As you know there is enough in WT literature to show they don't have the truth. Just all the quotes about "The generation of 1914" and especially the difference and inconsistency between the recent RC "shun and don't pick up the phone video" and the FAQ's on jw org entitled Do Jehovah's Witnesses Shun Former Members of Their Religion? (Look under FAQ/About us/Practices)
And not one word comes from outside sources.
You did very well breaking the news and standing up for yourself. It's so sad that she feels she has to cut you all out of her life, but The reality is there is nothing in the bible that says a grandmother needs to shun her grandchildren and nobody would get that from reading the bible on their own, they need a cult to tell them to interpret things that way.
The irony is that she will probably be more hurt by it than you or your husband and children will, your lives will go on and she will miss seeing her grandchildren grow up.

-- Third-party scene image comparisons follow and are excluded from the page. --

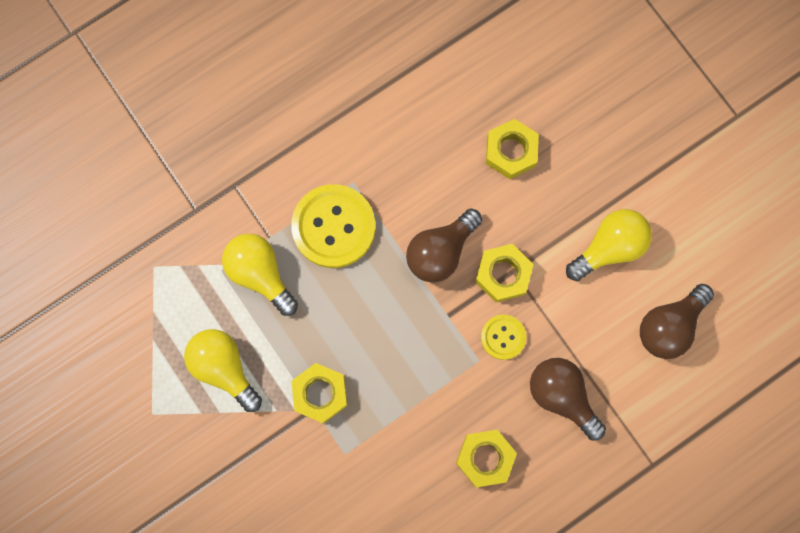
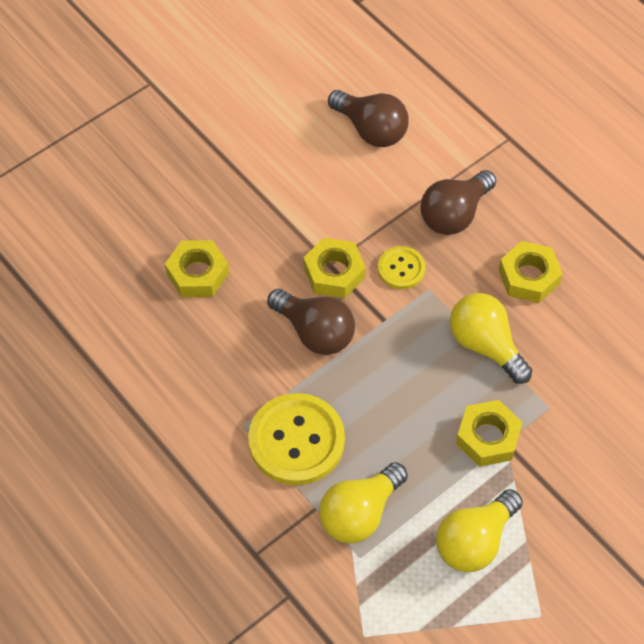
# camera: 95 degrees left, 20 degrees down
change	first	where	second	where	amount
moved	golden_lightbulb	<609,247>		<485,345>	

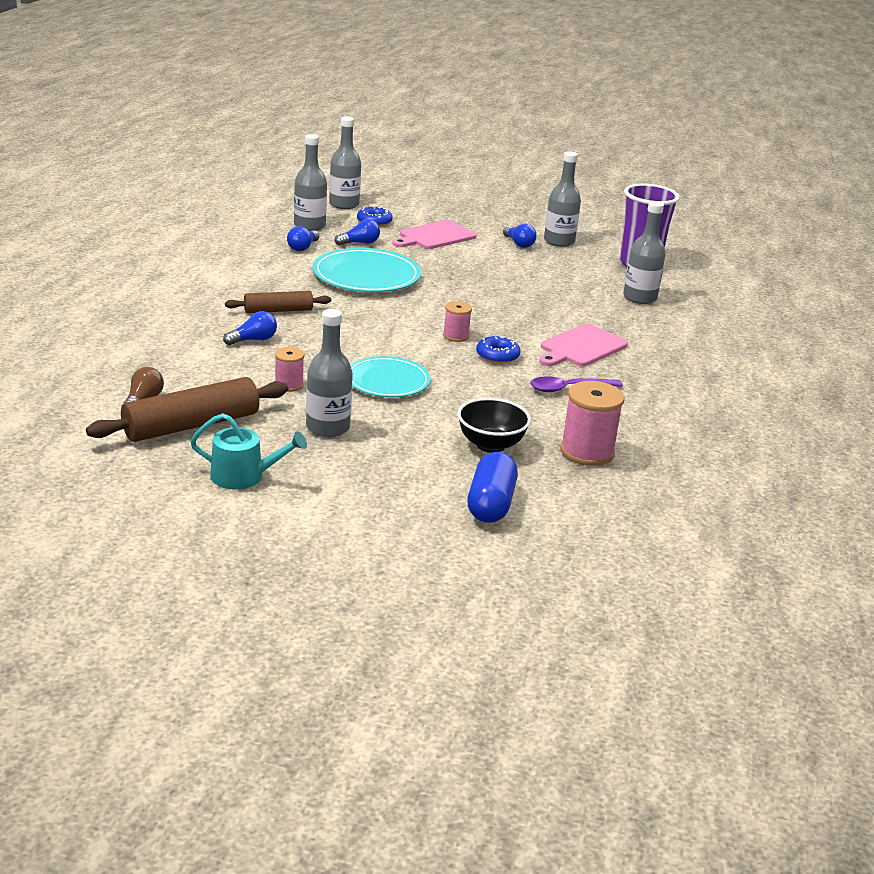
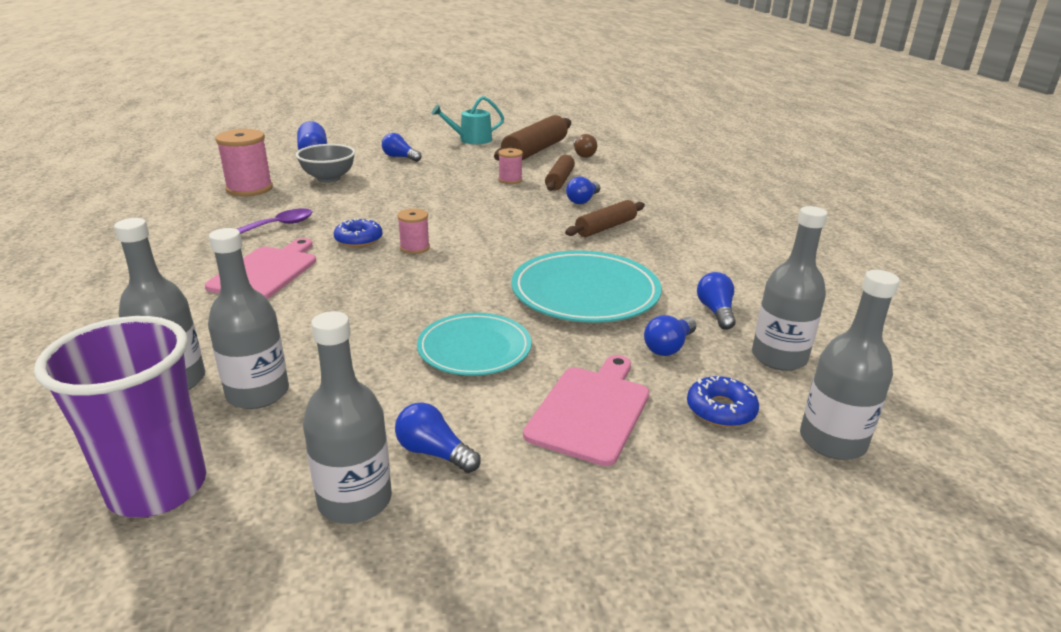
# camera: 155 degrees right, 0 degrees up
change	first	where	second	where	amount
moved	ash-grey_flask	<328,427>		<258,393>	
moved	aqua_dinner_plate	<387,381>		<474,348>	
recoloured	ebony_bowl	<490,445>	ash-grey_bowl	<329,178>	
added			royal_blue_lightbulb	<400,157>	
added			brown_rolling_pin	<559,180>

The Watchtower, spitting families up for generations now.
BEAUTIFUL MIND- You really handled that well, very well indeed. Good job. The thing that's not fair is that our JW relatives expect us to respect THEIR rights to believe as they want- but they don't respect OUR rights to believe as we want. In fact - JW's don't recognize personal boundaries at all actually - they are just drilling us with intrusive questions in order to get the " goods " on us in order to judge us according to our answers to their questions.

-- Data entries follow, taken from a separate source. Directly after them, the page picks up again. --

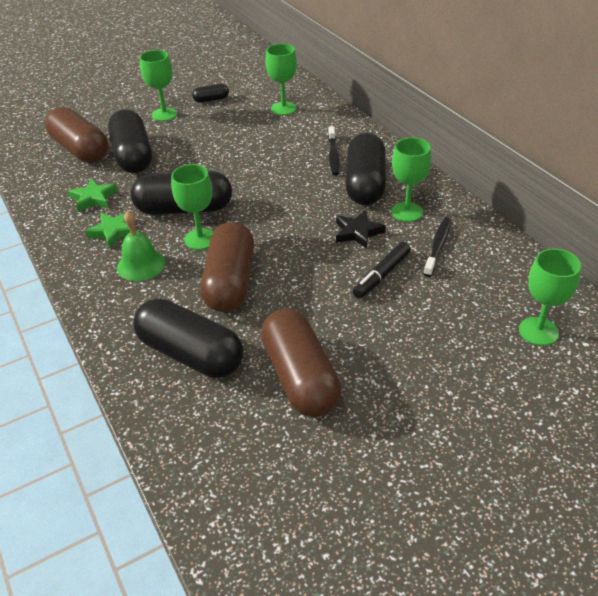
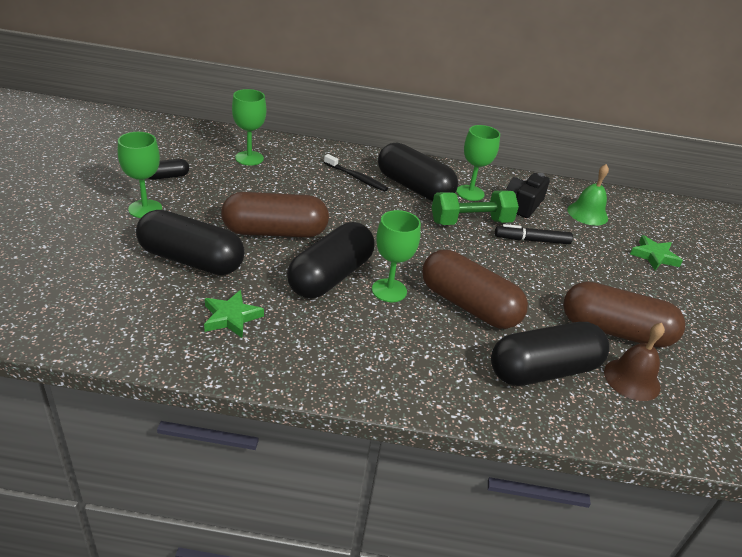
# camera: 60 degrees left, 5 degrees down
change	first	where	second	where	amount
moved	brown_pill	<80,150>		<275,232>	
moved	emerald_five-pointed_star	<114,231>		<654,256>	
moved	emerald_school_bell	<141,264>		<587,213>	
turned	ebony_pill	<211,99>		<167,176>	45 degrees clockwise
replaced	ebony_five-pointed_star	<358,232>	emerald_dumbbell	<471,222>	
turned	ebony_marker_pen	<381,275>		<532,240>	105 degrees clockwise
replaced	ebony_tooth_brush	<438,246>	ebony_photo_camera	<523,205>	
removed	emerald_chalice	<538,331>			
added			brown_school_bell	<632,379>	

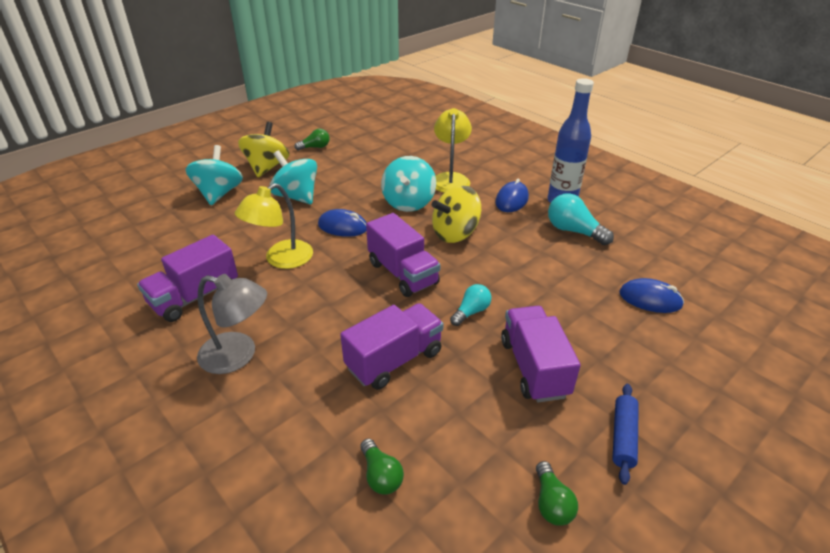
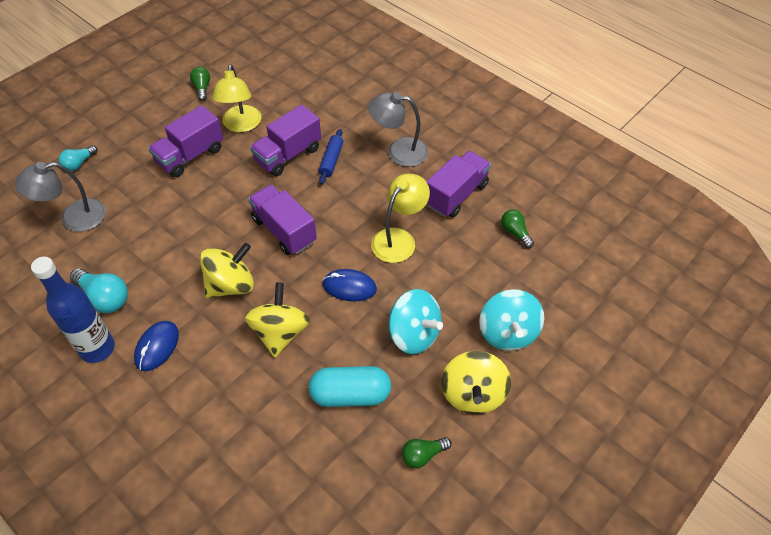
# camera: 175 degrees right, 15 degrees up
change	first	where	second	where	amount
moved	emerald_lightbulb	<381,475>		<515,232>	
recoloured	aqua_spinning_top	<408,202>	golden_spinning_top	<280,333>	
moved	golden_reading_lamp	<450,179>		<241,125>	
moved	aqua_lightbulb	<471,312>		<79,163>	
turned	royal_purple_toy_truck	<534,368>		<190,156>	60 degrees clockwise
moved	royal_blue_rolling_pin	<623,437>		<331,160>	
replaced	royal_blue_computer_mouse	<650,299>	ash-grey_reading_lamp	<74,218>	
added			aqua_pill	<350,394>	

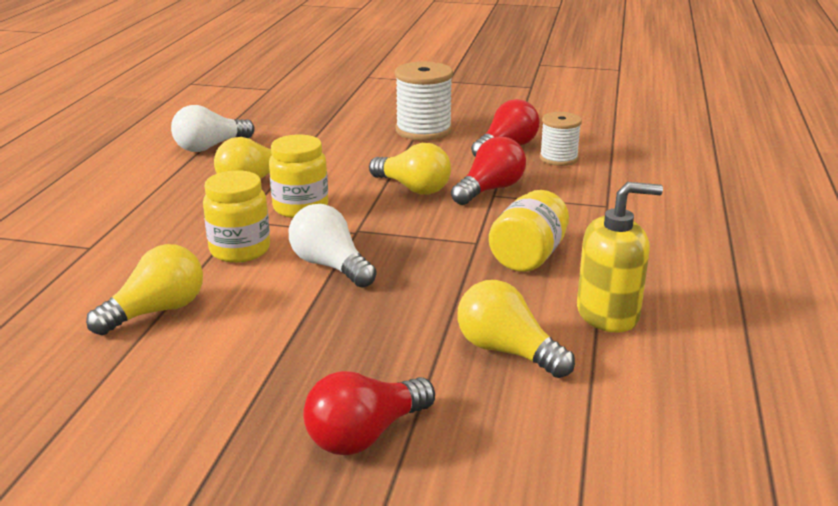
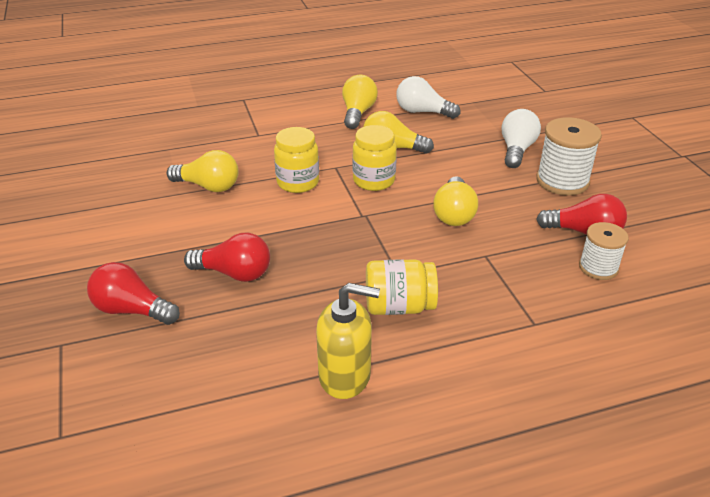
# camera: 60 degrees right, 10 degrees up
change	first	where	second	where	amount
moved	snow-white_lightbulb	<330,266>		<516,150>	
moved	crimson_lightbulb	<490,189>		<234,273>	
moved	golden_lightbulb	<507,351>		<358,113>	
turned	golden_pump_bottle	<608,314>		<345,376>	45 degrees counterclockwise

It will be your mother in laws loss if she shuns you guys and her own grandchildren. You did well to stand your ground to her. Now about all you can do from this point forward is try to avoid getting caught up in what I call her " bear trapper " behavior where she tries to get you to reveal too much and then she brings the ax down on your relationship by shunning you guys. Now that she knows you and your husband's position, and you've stated your views - if she talks again try to just stay on family topics and non-JW topics about health, weather, hobbies, entertainment- otherwise I think it will just increase the tension in the situation . Keep telling her that you guys love her unconditionally and that will never change. Perhaps in her own mind she'll think about that- even if due to pride she won't admit it to you out loud. Gives her something to reflect on compared to how SHE is being hard lined towards you and your husband. I wish you the best of luck. Hang in there I have JW relatives in my extended family as well- I know it's not easy dealing with them. We are here for you. take care, Peace out, Mr. Flipper
@freddo - thanks for the tip! 👍🏾 and to everyone, yes, we have a difficult road ahead. She is now going to tell the rest of the family I'm sure. One silver lining is both my brother in laws have known this since around October last year and have kept it to themselves and treated us no differently. But from the others, we expect to be fully shunned by them as well. We will stay strong tho.
I know it is hard to stand firm because the org is essentially holding your family hostage. You have children and their future is at stake if you returned you would be raising them in what you knew to be a lie. It's a choice your children or your mother and remember she's an adult who has to live with her choice and your obligation is to give your children the best chance at a true life.